» **TASK INPUTS**:
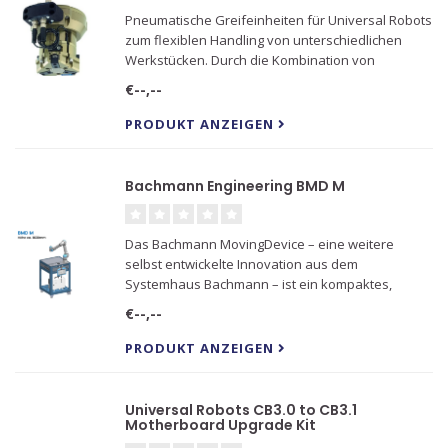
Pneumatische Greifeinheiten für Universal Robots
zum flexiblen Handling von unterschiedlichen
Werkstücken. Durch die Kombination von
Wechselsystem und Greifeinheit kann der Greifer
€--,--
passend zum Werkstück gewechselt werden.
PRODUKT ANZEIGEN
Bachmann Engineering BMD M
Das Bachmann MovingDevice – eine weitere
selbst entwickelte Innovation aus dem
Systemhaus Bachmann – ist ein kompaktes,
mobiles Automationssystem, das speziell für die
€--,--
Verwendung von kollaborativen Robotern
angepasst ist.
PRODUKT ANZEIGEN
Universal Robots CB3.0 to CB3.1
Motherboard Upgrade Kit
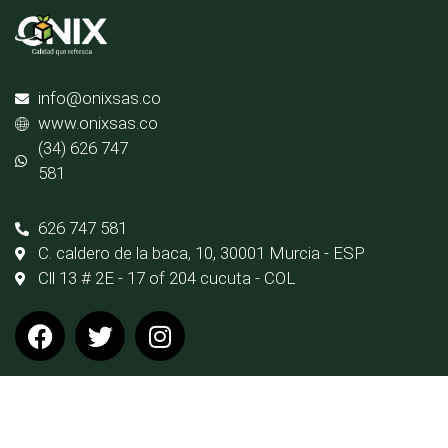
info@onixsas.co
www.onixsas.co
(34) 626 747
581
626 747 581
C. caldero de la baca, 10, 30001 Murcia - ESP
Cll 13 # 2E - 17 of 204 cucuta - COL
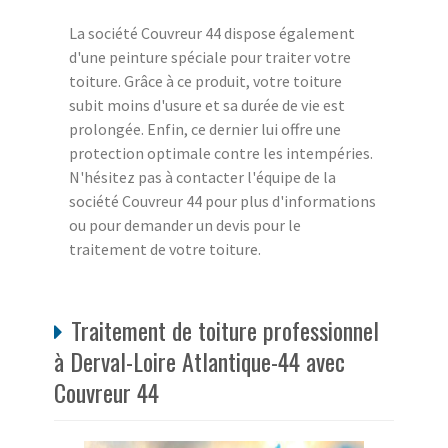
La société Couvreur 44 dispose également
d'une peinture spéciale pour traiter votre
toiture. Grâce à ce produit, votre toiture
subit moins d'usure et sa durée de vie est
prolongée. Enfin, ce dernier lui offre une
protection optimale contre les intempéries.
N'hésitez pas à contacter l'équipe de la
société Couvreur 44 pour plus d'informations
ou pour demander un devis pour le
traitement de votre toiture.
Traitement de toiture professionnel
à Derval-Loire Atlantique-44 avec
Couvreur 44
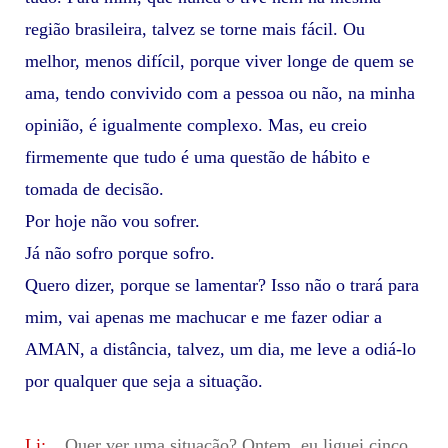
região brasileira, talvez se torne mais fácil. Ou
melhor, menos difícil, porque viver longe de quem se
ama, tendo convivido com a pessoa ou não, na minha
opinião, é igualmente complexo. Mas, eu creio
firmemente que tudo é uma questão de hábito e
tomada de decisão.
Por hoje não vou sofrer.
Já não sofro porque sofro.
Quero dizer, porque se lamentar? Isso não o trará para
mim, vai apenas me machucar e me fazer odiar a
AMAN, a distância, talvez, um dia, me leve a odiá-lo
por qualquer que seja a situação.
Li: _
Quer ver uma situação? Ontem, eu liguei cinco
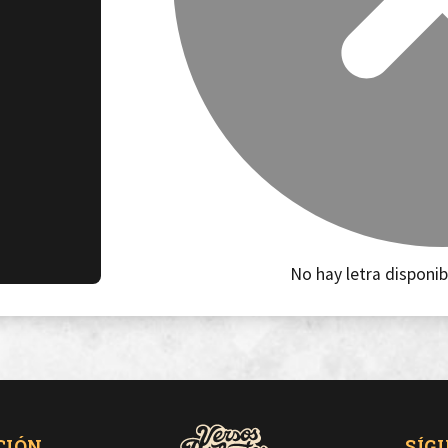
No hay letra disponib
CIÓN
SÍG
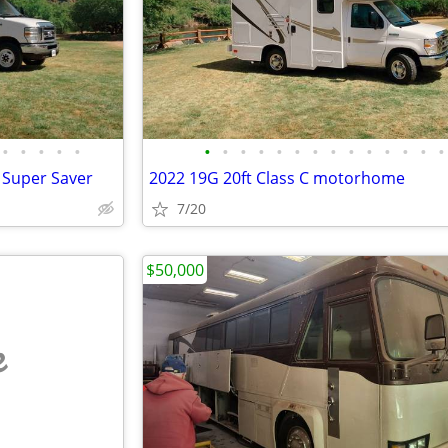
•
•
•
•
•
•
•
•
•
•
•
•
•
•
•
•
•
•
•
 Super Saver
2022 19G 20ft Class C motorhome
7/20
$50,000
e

» **REQUEST**: Reproduce the stretch from the line containing "No hay letra disponib" through the end of the records, and leave out the pictures.

» **RESPONSE TO THIS EXERCISE**:
No hay letra disponib
CIÓN
SÍG
•
•
•
•
•
•
•
•
•
•
•
•
•
•
•
•
•
•
•
 Super Saver
2022 19G 20ft Class C motorhome
7/20
$50,000
e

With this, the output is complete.